ECLI:NL:CRVB:2018:2663
Centrale Raad van Beroep
- Hoger beroep
- Rechtspraak.nl
Hoger beroep over WIA-uitkering en medische beoordeling van arbeidsongeschiktheid
In deze zaak heeft de Centrale Raad van Beroep op 29 augustus 2018 uitspraak gedaan in het hoger beroep van appellant, die niet in aanmerking komt voor een WIA-uitkering. Appellant, die sinds 30 april 2010 als productiemedewerker werkte, meldde zich op 31 oktober 2011 ziek met vermoeidheidsklachten door een chronisch vermoeidheidssyndroom (CVS). Na een aanvraag voor een WIA-uitkering concludeerde de verzekeringsarts op 23 augustus 2013 dat appellant beperkingen had, maar geschikt was voor zijn eigen maatgevende arbeid. Het Uwv weigerde de uitkering, wat leidde tot bezwaar en beroep. De rechtbank verklaarde het beroep ongegrond, en appellant ging in hoger beroep.

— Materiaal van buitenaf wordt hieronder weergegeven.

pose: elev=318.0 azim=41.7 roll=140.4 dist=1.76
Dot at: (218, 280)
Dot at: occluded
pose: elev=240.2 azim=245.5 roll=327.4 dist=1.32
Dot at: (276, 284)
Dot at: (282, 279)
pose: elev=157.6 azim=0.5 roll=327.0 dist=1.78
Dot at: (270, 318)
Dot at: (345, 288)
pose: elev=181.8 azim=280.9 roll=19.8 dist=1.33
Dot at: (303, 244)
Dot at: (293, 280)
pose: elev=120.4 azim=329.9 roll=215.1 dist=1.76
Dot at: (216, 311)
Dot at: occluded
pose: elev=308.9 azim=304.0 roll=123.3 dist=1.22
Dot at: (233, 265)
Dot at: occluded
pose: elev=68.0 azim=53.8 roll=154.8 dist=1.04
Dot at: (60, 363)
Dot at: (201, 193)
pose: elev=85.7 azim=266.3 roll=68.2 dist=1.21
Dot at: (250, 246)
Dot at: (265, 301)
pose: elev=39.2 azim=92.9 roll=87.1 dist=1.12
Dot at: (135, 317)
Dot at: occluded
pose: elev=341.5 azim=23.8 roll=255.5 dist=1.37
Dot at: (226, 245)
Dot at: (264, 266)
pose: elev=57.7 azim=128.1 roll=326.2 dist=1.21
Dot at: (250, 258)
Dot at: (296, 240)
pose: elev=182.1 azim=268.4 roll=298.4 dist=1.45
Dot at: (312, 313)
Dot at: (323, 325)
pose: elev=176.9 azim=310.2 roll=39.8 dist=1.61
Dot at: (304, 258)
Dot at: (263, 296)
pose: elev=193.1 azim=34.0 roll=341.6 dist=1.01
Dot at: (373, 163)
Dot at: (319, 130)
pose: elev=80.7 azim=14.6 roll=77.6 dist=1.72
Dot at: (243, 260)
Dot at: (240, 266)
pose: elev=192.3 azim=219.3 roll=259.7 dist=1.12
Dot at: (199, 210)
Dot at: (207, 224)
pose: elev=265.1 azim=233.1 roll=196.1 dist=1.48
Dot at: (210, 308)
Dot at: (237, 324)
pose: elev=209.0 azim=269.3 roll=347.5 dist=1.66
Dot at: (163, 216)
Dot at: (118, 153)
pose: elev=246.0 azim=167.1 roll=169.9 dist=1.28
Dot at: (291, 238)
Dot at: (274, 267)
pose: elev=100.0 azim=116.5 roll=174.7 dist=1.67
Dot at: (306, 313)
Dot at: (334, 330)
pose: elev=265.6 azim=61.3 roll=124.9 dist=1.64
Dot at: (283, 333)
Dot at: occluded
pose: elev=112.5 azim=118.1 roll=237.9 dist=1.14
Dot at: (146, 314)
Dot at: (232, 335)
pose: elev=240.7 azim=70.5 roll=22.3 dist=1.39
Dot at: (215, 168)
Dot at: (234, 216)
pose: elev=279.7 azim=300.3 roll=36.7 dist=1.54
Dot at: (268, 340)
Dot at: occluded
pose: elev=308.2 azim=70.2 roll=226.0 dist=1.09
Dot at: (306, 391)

De Raad bevestigde de uitspraak van de rechtbank en oordeelde dat de verzekeringsartsen van het Uwv de medische situatie van appellant correct hadden ingeschat. Appellant had in hoger beroep herhaald dat de verzekeringsarts zich niet aan het protocol CVS had gehouden en dat hij volledig arbeidsongeschikt verklaard moest worden. De Raad oordeelde echter dat de verzekeringsarts voldoende gemotiveerd had waarom de beperkingen van appellant correct waren vastgesteld. De verwijzingen naar de bevindingen van de bedrijfsarts en internist werden niet als voldoende onderbouwd beschouwd om de eerdere conclusies te weerleggen.
De Raad oordeelde dat het hoger beroep niet slaagde, maar veroordeelde het Uwv wel in de proceskosten van appellant, die in totaal € 2.058,80 bedroegen. De uitspraak bevestigde de eerdere beslissing van de rechtbank en stelde dat het Uwv het griffierecht van appellant moest vergoeden.